> _Estratto selezionato_
La forza di un muscolo dipende principalmente dalle sue dimensioni, per es nel caso dell’uomo, avrà una maggiore forza muscolare l’atleta che attraverso un adeguato programma di allenamento abbia fatto aumentare le dimensioni dei propri muscoli. In un sollevatore di pesi di classe mondiale, ad esempio, il muscolo quadricipite può avere una sezione trasversa con una superficie che può raggiungere i 150 cm2, sicché può sviluppare una forza contrattile massimale di 525 kg.

La potenza muscolare differisce dalla forza muscolare, giacchè la prima è una misura della quantità totale di lavoro che il muscolo può eseguire in un dato periodo di tempo. Essa è data non solo dalla forza di contrazione ma anche dalla ampiezza di accorciamento e dal numero di contrazioni at minuto. Si misura generalmente in kilogrammetri (kgm) al minuto. Cosi, un muscolo che sollevi un peso di 1 kg ad una altezza di 1 m in 1 minuto, sviluppa una potenza di 1 kgm/min. Un animale è in grado di sviluppare una potenza estremamente elevata solo per breve tempo, come ad esempio nell’uomo durante un corsa di 100 m, oppure in uno sparviere durante un inseguimento che può essere portato a termine entro poche decine di secondi, mentre in prove di resistenza di lunga durata (il lento sorvolo delle albanelle, per es.) la potenza muscolare è solo 1/4 di quella sviluppata durante il picco iniziale. Ma ciò non significa che la prestazione atletica di un soggetto è quattro volte maggiore durante il picco iniziale di partenza rispetto a quella della mezz’ ora successiva, giacché il rendimento con cui la potenza muscolare si traduce in prestazione atletica è spesso molto minore in un’attività muscolare rapida che non durante un’attività meno rapida ma sostenuta. La velocità nella corsa di 100 m, ad esempio, è solo 1,75 volte più elevata di quella della corsa di 30 minuti nonostante che la capacità di potenza muscolare a breve termine sia quattro volte maggiore che a lungo termine.

La resistenza dipende dalla disponibilità di sostanze nutritive per il muscolo, soprattutto dalla quantità di glicogeno accumulata nel muscolo prima del periodo di attività. Una dieta ricca di carboidrati fa aumentare fortemente la resistenza, poiché permette di costituire nei muscoli riserve di glicogeno molto più abbondanti che non una dieta mista, ad alto contenuto di grassi, i quali in poche parole appesantiscono inutilmente il corpo dell’animale.

> _Compiti da svolgere_
**A)** Secondo il testo sulla forza e la potenza muscolare, in quale unità si misura generalmente la potenza muscolare?
**B)** Restituisci senza modifiche il passo del testo sulla forza e la potenza muscolare che va da "La forza di un" a "massimale di 525 kg.".
**C)** Prosegui il testo sulla forza, la potenza e la resistenza muscolare dopo la sua ultima frase.

(Dati per la stima della distorsione dell'obiettivo)
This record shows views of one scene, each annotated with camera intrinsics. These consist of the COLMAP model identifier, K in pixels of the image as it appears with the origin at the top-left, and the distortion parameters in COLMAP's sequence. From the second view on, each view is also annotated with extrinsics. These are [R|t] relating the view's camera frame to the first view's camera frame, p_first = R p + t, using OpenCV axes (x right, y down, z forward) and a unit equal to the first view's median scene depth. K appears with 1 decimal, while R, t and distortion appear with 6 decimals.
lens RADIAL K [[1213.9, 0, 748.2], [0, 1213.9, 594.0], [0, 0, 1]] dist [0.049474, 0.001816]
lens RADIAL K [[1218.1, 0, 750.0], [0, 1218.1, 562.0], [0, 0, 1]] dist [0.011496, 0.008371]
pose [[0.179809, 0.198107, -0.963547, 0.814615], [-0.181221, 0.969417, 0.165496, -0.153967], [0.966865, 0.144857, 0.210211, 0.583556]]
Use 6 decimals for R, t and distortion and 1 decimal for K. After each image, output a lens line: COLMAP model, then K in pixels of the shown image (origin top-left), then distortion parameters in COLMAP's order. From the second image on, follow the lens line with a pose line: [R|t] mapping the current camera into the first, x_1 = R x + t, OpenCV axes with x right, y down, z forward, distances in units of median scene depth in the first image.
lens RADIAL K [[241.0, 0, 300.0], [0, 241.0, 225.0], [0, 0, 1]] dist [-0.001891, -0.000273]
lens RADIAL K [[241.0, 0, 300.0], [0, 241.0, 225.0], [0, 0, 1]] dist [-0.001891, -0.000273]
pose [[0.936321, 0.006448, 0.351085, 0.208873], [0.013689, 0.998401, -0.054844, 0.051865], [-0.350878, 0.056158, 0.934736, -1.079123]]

> _Risultati per compito_
**A)** In kilogrammetri (kgm) al minuto.

**B)**
La forza di un muscolo dipende principalmente dalle sue dimensioni, per es nel caso dell’uomo, avrà una maggiore forza muscolare l’atleta che attraverso un adeguato programma di allenamento abbia fatto aumentare le dimensioni dei propri muscoli. In un sollevatore di pesi di classe mondiale, ad esempio, il muscolo quadricipite può avere una sezione trasversa con una superficie che può raggiungere i 150 cm2, sicché può sviluppare una forza contrattile massimale di 525 kg.

**C)**
I SISTEMI METABOLICI DEL MUSCOLO NELL’ ATTIVITA’ FISICA

 

Abbiamo detto che un muscolo per lavorare efficacemente ha bisogno di energia. Nel muscolo operano gli stessi sistemi metabolici di base di tutte le altre parti dell’organismo. Alcuni aspetti quantitativi di tre di essi assumono, però, grande importanza per lo studio dei limiti dell’attività fisica. Vediamoli:

Sistema del fosfageno Adenosintrifosfato (ATP). Abbiamo visto che questa molecola universale che si trova in tutti gli animali, è la fonte base dell’energia per la contrazione muscolare, che ha la seguente formula:

Adenosina~P03 ~P03 ~ P03

I legami indicati con il simbolo ~ , sono legami fosforici ricchi di energia. L’energia contenuta in ciascuno di essi è di 7300 calorie per mole di ATP. Perciò, la rimozione del primo gruppo P03 (radicale fosforico) dalla molecola, che converte l’ATP in adenosindifosfato (ADP), libera 7300 calorie che possono essere utilizzate per fornire energia al processo contrattile del muscolo. Altrettanta energia, 7300 calorie, si rende disponibile per rimozione del secondo radicale fosforico e formazione dall’ADP di adenosinmonofosfato (AMP). Ma la quantità di ATP presente nei muscoli, anche di rapaci ben allenati, è sufficiente a sostenere una potenza muscolare massimale solo per qualche secondo. E’ essenziale, perciò, che nuovo ATP venga formato continuamente, salvo che in intervalli di pochi secondi alla volta, anche durante la prestazione atletica del volo.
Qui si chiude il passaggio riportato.